**Tarefa proposta 1:** Liste todas as pessoas mencionadas pelo nome no texto sobre cinema e política.
**Tarefa proposta 2:** Dê continuidade ao texto sobre cinema e política a partir da última frase apresentada.

**Trecho selecionado:**
========================================

4 de outubro de 2024

A coordenadora do Centro de Memória Sindical, Carolina Maria Ruy, escreve sobre a relação entre cinema e política.

O cinema é tão presente em minha vida que algumas das minhas memórias e sentimentos pessoais tem origem em filmes que me marcaram. Por exemplo, parece até engraçado, mas, depois que assisti Carrie a Estranha (de Brian de Palma), fiquei tão impactada com a cena final que andar sobre raízes de árvores me causou arrepios por muitos anos. Se não entendeu, sugiro que assista.

Muito da minha relação com a sétima arte é herança do meu pai, José Carlos Ruy, que foi um cinéfilo apaixonado e fez questão de transmitir isso para suas filhas.

Foi motivo de orgulho para nós o fato dele, um intelectual sério e influente no campo progressista, ter publicado, nos idos dos anos de 1980, um artigo falando sobre a degradação da sociedade neoliberal através da cinebiografia de Sid Vicious e Nancy Spunger. Lançado em 1986, Sid & Nancy, de Alex Cox, também teve influência em nossa adolescência, quando brincávamos de ser punks, e o artigo era mais uma prova de que ele era um cara “pra frente”.

========================================

**Dados fornecidos:**
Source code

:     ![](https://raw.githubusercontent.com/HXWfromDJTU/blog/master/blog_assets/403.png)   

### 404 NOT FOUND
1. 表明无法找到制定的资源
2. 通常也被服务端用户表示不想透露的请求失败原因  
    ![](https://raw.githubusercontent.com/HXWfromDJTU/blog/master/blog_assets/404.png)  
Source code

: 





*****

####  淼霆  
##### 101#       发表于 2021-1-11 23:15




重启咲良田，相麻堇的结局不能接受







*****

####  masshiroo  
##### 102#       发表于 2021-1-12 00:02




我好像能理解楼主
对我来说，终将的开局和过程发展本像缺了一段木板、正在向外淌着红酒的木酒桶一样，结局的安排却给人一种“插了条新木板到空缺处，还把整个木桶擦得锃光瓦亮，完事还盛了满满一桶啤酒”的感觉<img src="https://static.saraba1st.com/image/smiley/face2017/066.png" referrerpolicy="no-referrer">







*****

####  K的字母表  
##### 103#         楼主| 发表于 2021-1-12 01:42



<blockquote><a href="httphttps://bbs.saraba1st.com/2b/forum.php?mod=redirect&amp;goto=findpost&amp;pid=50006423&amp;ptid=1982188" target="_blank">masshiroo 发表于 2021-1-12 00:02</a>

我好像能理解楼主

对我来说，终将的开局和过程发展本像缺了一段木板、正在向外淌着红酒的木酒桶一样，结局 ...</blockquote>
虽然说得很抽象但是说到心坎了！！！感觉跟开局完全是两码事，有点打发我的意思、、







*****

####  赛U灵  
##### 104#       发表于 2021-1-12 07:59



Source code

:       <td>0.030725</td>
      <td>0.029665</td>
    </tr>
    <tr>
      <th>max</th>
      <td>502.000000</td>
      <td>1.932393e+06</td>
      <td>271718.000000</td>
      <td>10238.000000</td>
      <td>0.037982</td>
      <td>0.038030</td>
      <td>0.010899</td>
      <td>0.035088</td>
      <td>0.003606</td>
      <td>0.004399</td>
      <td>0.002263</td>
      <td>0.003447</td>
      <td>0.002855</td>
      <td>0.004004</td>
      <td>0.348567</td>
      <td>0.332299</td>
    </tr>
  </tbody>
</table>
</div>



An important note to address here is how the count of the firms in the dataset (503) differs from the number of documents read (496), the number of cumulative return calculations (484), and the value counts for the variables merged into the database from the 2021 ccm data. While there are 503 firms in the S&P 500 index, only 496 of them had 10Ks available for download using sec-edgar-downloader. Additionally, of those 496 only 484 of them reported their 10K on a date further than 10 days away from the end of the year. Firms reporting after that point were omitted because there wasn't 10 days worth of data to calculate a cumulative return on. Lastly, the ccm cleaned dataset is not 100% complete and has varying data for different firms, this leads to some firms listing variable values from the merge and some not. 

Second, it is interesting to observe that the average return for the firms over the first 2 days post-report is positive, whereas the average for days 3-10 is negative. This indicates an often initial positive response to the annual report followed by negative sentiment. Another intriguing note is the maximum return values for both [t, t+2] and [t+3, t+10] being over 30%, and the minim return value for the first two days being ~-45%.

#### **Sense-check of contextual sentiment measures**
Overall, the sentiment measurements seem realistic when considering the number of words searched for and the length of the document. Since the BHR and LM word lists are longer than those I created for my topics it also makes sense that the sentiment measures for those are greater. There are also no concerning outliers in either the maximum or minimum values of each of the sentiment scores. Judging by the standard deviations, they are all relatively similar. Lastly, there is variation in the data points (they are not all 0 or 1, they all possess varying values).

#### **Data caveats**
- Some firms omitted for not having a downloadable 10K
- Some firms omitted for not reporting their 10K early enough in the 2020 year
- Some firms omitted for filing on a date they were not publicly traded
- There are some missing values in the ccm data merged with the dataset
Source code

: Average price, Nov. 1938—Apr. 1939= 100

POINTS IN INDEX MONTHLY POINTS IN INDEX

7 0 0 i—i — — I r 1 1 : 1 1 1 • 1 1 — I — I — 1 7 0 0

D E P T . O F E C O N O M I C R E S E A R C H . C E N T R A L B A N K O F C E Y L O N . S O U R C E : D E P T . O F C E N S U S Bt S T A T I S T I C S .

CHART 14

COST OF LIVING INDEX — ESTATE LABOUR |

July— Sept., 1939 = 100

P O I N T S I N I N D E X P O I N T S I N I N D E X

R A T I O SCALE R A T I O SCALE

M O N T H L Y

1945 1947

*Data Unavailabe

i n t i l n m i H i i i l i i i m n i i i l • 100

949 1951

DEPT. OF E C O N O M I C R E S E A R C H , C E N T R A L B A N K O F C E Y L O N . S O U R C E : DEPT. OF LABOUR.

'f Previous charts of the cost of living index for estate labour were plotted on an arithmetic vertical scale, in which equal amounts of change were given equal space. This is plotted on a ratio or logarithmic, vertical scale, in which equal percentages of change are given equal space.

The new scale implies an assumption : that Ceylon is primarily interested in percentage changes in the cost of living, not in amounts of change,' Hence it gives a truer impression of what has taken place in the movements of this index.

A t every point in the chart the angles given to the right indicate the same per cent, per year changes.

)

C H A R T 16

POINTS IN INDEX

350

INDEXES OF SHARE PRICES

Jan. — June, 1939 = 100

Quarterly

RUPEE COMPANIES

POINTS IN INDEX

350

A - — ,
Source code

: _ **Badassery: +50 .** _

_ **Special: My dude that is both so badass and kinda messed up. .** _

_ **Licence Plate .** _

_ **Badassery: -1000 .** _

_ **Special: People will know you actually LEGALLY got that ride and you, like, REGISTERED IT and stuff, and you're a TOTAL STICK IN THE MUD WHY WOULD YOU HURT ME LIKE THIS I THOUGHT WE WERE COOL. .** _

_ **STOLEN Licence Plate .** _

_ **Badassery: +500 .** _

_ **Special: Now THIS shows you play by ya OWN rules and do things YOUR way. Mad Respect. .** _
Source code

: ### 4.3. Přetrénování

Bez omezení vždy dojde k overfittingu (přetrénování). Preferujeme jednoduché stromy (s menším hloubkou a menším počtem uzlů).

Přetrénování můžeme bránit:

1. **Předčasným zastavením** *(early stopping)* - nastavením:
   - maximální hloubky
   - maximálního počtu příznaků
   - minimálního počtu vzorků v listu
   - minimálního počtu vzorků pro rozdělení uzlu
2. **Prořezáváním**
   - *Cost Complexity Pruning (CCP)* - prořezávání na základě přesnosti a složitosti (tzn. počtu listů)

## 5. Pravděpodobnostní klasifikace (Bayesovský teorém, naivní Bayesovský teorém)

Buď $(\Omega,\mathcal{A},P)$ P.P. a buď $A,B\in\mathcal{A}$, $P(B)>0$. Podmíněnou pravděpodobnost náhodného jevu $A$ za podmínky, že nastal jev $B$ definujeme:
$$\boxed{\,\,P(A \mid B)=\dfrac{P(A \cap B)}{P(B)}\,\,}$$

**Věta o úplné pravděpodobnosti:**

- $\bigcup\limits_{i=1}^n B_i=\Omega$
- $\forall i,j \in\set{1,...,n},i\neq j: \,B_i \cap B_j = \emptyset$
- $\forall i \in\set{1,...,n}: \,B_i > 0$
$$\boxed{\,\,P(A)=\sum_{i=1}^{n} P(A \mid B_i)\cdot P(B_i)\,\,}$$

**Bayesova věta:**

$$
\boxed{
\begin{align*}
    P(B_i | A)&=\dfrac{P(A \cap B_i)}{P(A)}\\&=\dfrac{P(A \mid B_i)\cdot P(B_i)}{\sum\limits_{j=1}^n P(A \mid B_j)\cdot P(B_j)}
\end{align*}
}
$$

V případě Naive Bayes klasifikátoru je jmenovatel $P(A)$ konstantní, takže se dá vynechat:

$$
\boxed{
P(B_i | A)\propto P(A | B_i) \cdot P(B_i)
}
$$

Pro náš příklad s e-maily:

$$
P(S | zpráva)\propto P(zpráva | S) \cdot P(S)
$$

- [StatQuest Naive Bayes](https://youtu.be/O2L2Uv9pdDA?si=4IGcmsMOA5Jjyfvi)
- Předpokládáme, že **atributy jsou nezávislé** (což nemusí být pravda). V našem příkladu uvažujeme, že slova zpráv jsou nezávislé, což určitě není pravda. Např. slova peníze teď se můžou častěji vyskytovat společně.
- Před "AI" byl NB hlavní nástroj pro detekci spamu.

========================================

**Resposta esperada 1:** Carolina Maria Ruy, Brian de Palma, José Carlos Ruy, Sid Vicious, Nancy Spunger, Alex Cox

**Resposta esperada 2:**
Com um texto sobre cinema e com esta lembrança do meu pai, que além de cinéfilo, era parte desta Fundação, inauguro minha participação como colunista do Portal da Fundação Maurício Grabois.

Cinema e esquerda

Participei, no dia 1º de agosto, junto com os jornalistas Gustavo Rego (Cine Olho), Pedro Amaro e Marcela Magalhães, de um PodCast, do Canal Claquete com o tema: O cinema é esquerdista?

Embora a premissa soasse irreal, ela rendeu um debate interessante. Vale resgatar as ideias que foram abordadas. E acrescentar outras.

Não há consenso sobre alguma relação estreita entre o cinema e o espectro político de esquerda. Ao ser provocada a refletir sobre o assunto, conclui que a questão colocada, possivelmente, surgiu a partir de impressões baseadas no comportamento histriônico da extrema direita.

Nos últimos anos um pensamento extremista e radical cresceu em todo o mundo, impulsionado, em linhas gerais, pela crise de 2008, pela crise migratória na Europa (que despertou grande xenofobia) e pela disseminação das redes sociais, do negacionismo, das notícias falsas e dos discursos de ódio. Esse pensamento reacionário, que se impôs de maneira agressiva, considera as expressões culturais (salvo obras em linha com as teorias que defende) subversivas e destruidoras de valores.

É um pensamento intolerante, que condena as artes, a intelectualidade e até a ciência. E isso não é novo.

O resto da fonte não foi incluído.